Dubai will issue arrest warrants soon for 11 Europeans suspected in the killing of senior Hamas official Mahmoud Al-Mabhouh, but its police chief said Monday that he was still not ruling out Israeli involvement.
"We do not rule out Mossad, but when we arrest those suspects we will know who masterminded it. [We have not] issued arrest warrants yet, but will do soon," police chief Dahi Khalfan Tamim told reporters.
Dubai Police Chief Lt. Gen. Dhahi Khalfan Tamim told reporters that the alleged assassination team comprised six British passport holders, three Irish and one each from France and Germany.
A leading suspect, who carried a French passport, had left Dubai for Munich via Qatar after the killing, Tamim added.
"We do not rule out (the Israeli intelligence agency) Mossad, but when we arrest those suspects we will know who masterminded it. [We have not] issued arrest warrants yet, but will do soon," he said.
"Israel carries out a lot of assassinations in many countries, even in countries that it is allied to," Tamim said, adding that Mabhouh may have been killed by electrocution.
Tamim said two Palestinians suspected of providing logistical support in Mabhouh's killing were being held by police.

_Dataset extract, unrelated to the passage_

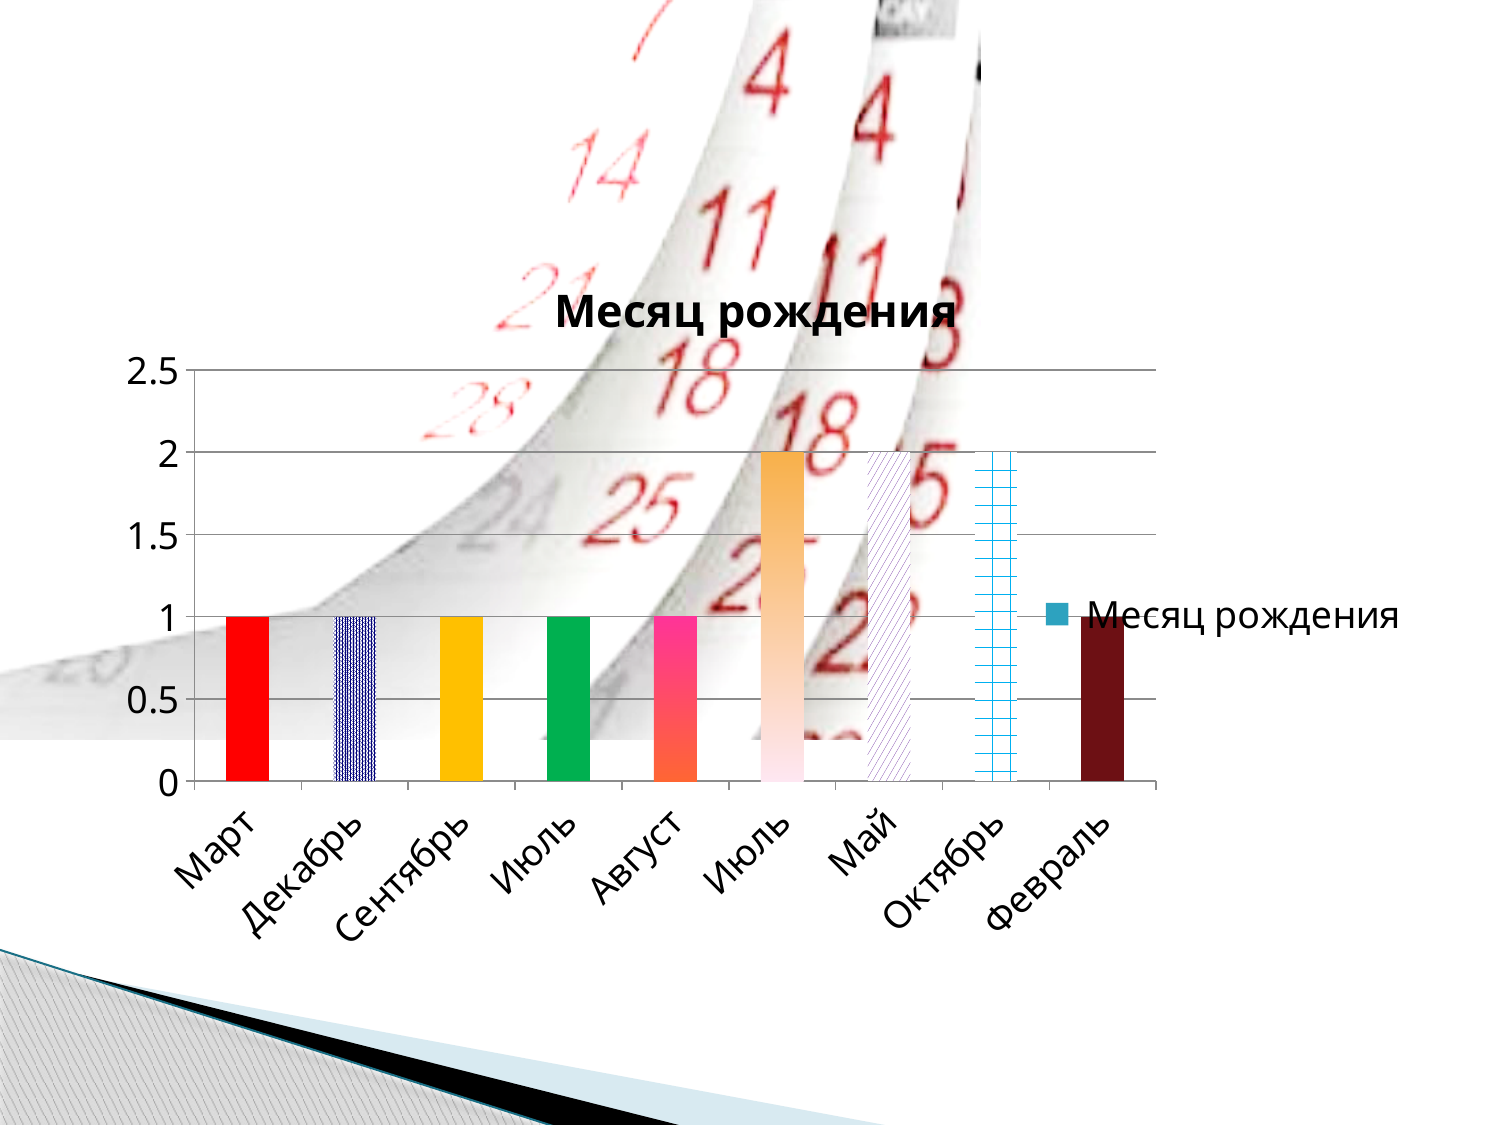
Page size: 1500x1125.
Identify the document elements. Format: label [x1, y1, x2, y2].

Al Arabiya television said the pair had been handed over by Jordan.
Tamim said the 11 still wanted had rented a hotel room opposite Mabhouh's around the time of his death. All are believed to have left Dubai.
The mercenaries were apparently dressed in tennis gear and visited several hotels on the day of the assasination in order to remain inconspicuous.
Tamim also said forensic tests indicate al-Mabhouh died of suffocation, but lab analyses are still under way.
Violent crime is rare in Dubai, part of the UAE and a regional trading and tourism hub.
Like most Arab countries, the UAE has no diplomatic ties with Israel and Israelis are routinely denied entry.
It refused a visa for Israeli tennis player Shahar Peer to take part in a e2 million tournament in Dubai last year, although she was able to enter for this year's championship.
Last week the a Paris-based journal dedicated to tracking intelligence activity worldwide, Intelligence Online, reported that ten agents, including three women, participated in the assassination in January.
The journal published what it termed "new details" about the operation, which has been widely attributed to Israel's Mossad intelligence service. It said that one of the female agents dressed herself in the uniform of a reception clerk at Al Bustan Rotana, the hotel where Mabhouh was staying, and then knocked on his door.
When he opened it her fellow operatives rushed him and stunned him with an electric device, the journal said, then they injected poison into his veins, in order to disguise the cause of death.
Previous reports spoke of seven agents, all carrying Irish passports.
The journal added that Dubai's secret service had requested assistance in the investigation from its counterparts in Egypt and Jordan and from Interpol. Yet it seems unlikely that Egypt or Jordan could provide much help as both are hostile to Hamas. Indeed, both country's secret services are engaged in their own war against Hamas operatives.
The journal said that Dubai's government had ordered that Hamas itself be kept out of the probe, but Hamas is conducting its own investigation headed by the organization's number two, Moussa Abu Marzook, with help from Iran and Syria.
Top Hamas figures have denied that al-Mabhouh was en route to Iran, a major Hamas backer.